As I mentioned in my previous post, I tested positive for COVID-19 and was unable to attend.

Instead of being recognized for winning FIRST prize for blogging and an honorable mention for travel writing at the awards ceremony and having an opportunity to meet the presenter, who is a pretty well-know author, I watered newly planted hosta that night.

As a “consolation prize,” I squirted the hose, watered down my sad emotions and lectured myself that there was a reason that it was better I did not attend the ceremony. ‘Who knows,’ I told myself, ‘maybe I would have tripped and twisted my ankle … or … ’ It simply wasn’t meant to be. Have a little faith and just say ‘thanks’ to the universe for blocking the whole shindig.

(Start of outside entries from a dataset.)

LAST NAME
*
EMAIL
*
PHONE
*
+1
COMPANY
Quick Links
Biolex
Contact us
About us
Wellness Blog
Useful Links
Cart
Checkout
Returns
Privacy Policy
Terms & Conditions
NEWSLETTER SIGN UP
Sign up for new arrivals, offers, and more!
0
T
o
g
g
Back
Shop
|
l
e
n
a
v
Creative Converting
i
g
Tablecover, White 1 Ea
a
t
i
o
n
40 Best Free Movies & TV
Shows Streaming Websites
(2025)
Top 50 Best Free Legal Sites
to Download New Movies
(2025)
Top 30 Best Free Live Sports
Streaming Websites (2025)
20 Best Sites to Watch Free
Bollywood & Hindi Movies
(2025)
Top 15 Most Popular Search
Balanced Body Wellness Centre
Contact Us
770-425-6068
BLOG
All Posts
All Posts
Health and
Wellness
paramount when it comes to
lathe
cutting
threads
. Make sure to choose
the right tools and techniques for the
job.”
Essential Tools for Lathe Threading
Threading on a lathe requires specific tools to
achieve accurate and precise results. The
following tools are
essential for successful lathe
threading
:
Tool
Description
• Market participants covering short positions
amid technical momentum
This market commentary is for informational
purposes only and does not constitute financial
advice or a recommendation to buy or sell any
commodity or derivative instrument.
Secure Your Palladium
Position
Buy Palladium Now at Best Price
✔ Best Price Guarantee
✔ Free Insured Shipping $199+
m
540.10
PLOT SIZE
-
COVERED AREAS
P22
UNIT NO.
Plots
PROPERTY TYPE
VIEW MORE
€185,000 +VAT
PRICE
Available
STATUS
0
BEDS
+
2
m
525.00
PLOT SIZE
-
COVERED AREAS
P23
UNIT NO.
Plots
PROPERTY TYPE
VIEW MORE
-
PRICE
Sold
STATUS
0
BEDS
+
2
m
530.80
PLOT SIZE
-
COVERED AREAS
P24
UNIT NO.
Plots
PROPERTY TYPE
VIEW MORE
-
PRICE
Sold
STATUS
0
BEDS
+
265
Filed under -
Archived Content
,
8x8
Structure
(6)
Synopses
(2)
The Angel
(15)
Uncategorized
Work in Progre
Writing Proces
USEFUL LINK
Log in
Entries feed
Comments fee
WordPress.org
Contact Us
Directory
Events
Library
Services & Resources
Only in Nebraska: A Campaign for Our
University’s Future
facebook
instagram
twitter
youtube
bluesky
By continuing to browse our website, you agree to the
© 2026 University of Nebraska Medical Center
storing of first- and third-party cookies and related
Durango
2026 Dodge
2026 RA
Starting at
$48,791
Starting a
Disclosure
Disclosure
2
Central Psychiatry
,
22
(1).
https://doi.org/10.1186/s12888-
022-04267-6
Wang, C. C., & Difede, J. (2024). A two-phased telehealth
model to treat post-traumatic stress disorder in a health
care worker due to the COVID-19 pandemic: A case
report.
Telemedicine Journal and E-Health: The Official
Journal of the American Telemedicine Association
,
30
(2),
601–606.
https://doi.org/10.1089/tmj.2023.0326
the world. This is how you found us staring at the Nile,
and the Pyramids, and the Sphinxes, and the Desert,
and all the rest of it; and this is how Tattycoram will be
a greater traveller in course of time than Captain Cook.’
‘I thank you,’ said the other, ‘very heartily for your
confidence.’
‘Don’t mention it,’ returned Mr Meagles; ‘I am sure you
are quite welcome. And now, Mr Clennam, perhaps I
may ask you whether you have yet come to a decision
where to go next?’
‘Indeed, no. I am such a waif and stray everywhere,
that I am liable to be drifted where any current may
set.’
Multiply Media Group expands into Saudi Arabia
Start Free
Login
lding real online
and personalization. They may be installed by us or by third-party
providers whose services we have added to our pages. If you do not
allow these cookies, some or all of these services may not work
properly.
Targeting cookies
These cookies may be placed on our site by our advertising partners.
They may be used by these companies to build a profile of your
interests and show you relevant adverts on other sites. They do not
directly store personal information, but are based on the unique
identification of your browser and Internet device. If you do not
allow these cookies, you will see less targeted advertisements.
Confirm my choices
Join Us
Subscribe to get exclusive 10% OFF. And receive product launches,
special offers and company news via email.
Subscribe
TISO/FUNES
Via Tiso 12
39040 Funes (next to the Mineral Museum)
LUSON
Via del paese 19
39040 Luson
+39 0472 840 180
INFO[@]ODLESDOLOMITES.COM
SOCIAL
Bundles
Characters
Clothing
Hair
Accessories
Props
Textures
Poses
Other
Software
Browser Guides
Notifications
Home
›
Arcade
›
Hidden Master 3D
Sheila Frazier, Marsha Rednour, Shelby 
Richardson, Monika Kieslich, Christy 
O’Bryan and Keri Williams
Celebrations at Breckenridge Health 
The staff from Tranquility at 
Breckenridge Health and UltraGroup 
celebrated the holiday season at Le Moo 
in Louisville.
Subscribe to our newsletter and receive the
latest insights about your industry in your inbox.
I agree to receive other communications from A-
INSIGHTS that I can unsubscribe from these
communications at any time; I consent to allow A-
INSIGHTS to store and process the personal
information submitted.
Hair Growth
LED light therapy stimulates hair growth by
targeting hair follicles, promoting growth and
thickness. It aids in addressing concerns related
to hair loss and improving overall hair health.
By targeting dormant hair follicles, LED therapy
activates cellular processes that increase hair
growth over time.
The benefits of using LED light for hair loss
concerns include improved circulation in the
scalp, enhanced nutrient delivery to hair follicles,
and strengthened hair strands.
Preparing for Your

I dreaded looking at the event’s Facebook pic, but I forced myself to observe all the smiling faces, and I even offered my “Congrats!” to the winners. They really looked happy. Ego aside, I was happy for them.

Two days after the awards presentation, the good news is, I tested negative and I am Covid-free. Admittedly, still tired and a tad congested, but I have the best winner’s circle: a clean bill of health and one of the most empathetic and inspirational blogging communities I can imagine. In addition, I also have an assortment of hostas that lift their stalks up to the sun and remind me that roaring success is based on daily building blocks of achievements, such as making the bed first thing in the morning and watering the plants before nightfall.